Compare an original model and a modified model and rank the tensors with the largest perturbation impact.

Usage

manta metrics \
  --original clean_model.safetensors \
  --modified weaponized.safetensors

What It Measures

The command uses the cheap perturbation metrics implemented in manta-core, not language-model perplexity.
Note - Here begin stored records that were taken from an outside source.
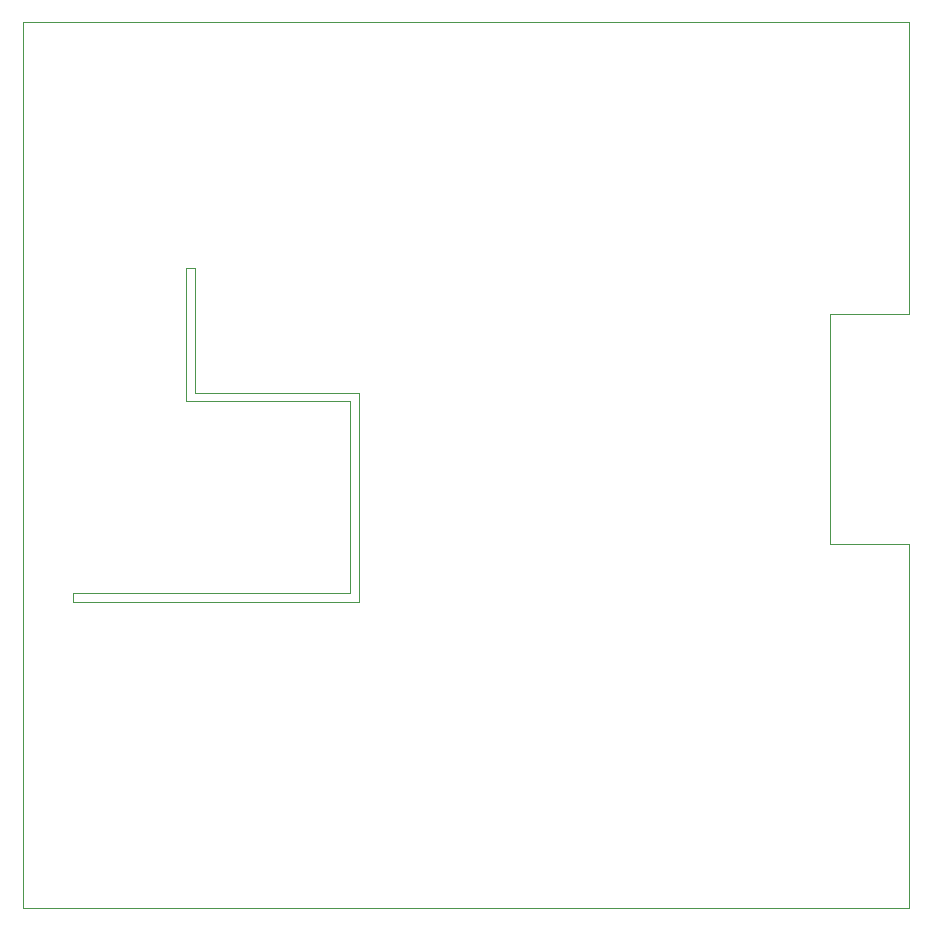
<source format=gbr>
%TF.GenerationSoftware,KiCad,Pcbnew,(6.0.9)*%
%TF.CreationDate,2023-01-10T10:00:19+01:00*%
%TF.ProjectId,P1_shield_board,50315f73-6869-4656-9c64-5f626f617264,V1.0*%
%TF.SameCoordinates,Original*%
%TF.FileFunction,Profile,NP*%
%FSLAX46Y46*%
G04 Gerber Fmt 4.6, Leading zero omitted, Abs format (unit mm)*
G04 Created by KiCad (PCBNEW (6.0.9)) date 2023-01-10 10:00:19*
%MOMM*%
%LPD*%
G01*
G04 APERTURE LIST*
%TA.AperFunction,Profile*%
%ADD10C,0.100000*%
%TD*%
G04 APERTURE END LIST*
D10*
X134433200Y-97598800D02*
X134433200Y-66802000D01*
X87909400Y-53975000D02*
X74041000Y-53975000D01*
X134433200Y-66802000D02*
X127762000Y-66802000D01*
X73253600Y-54686200D02*
X73253600Y-43400000D01*
X87909400Y-71704200D02*
X87909400Y-53975000D01*
X87122000Y-54686200D02*
X73253600Y-54686200D01*
X74041000Y-53975000D02*
X73990200Y-53975000D01*
X73253600Y-43400000D02*
X73990200Y-43400000D01*
X134433200Y-47294800D02*
X134433200Y-22598800D01*
X134433200Y-47294800D02*
X127762000Y-47294800D01*
X63652400Y-70942200D02*
X87147400Y-70942200D01*
X63652400Y-70942200D02*
X63652400Y-71704200D01*
X59433200Y-22598800D02*
X134433200Y-22598800D01*
X87147400Y-70942200D02*
X87122000Y-54686200D01*
X59433200Y-97598800D02*
X59433200Y-22598800D01*
X87528400Y-71704200D02*
X87909400Y-71704200D01*
X134433200Y-97598800D02*
X59433200Y-97598800D01*
X127762000Y-66802000D02*
X127762000Y-47294800D01*
X63652400Y-71704200D02*
X87528400Y-71704200D01*
X73990200Y-43400000D02*
X73990200Y-53975000D01*
M02*

</source>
It is intended for fast iteration while tuning carrier selection and lsb_depth.

Per tensor it reports:

  • l2_norm — Euclidean distance between original and modified tensor values
  • linf_norm — largest absolute element change
  • relative_error_mean — mean relative element error
  • relative_error_p99 — 99th percentile relative element error
  • impact_score — heuristic ranking score used to sort tensors
  • warnings — threshold labels exceeded by that tensor

Output Shape

{
  "summary": {
    "tensor_count": 2,
    "tensors_with_warnings": 0,
    "mean_l2_norm": 0.000012,
    "mean_relative_error_mean": 0.000000003,
    "max_l2_norm": {
      "name": "model.layers.0.mlp.down_proj.weight",
      "value": 0.000021
    },
    "max_linf_norm": {
      "name": "model.layers.0.mlp.down_proj.weight",
      "value": 0.000001
    },
    "max_relative_error_p99": {
      "name": "model.layers.0.mlp.down_proj.weight",
      "value": 0.0000002
    },
    "thresholds": {
      "l2_norm": 0.0001,
      "linf_norm": 0.000001,
      "relative_error_mean": 0.00000001,
      "relative_error_p99": 0.000001
    }
  },
  "per_tensor": [
    {
      "impact_rank": 1,
      "impact_score": 0.42,
      "name": "model.layers.0.mlp.down_proj.weight",
      "l2_norm": 0.000021,
      "linf_norm": 0.000001,
      "relative_error_mean": 0.000000003,
      "relative_error_p99": 0.0000002,
      "warnings": []
    }
  ]
}

Interpretation

Use the summary block first:

  • max_l2_norm shows the single tensor with the largest total perturbation
  • max_relative_error_p99 is usually the best quick indicator of outlier distortion
  • tensors_with_warnings tells you how many tensors exceeded the built-in heuristic thresholds

Then use per_tensor:

  • Start with impact_rank = 1
  • Check warnings before looking at raw magnitudes
  • Compare the same command across different lsb_depth values to see when a specific tensor starts standing out

Typical Workflow

manta embed \
  -m clean_model.safetensors \
  -o weaponized.safetensors \
  -p payload.json \
  -d 3 \
  > extraction_key.json

manta metrics \
  --original clean_model.safetensors \
  --modified weaponized.safetensors

python3 scripts/scanner_baseline.py \
  clean_model.safetensors \
  weaponized.safetensors \
  --lsb-depth 3

Use manta metrics to measure numerical drift, then scanner_baseline.py to estimate what a safetensors-aware scanner would notice.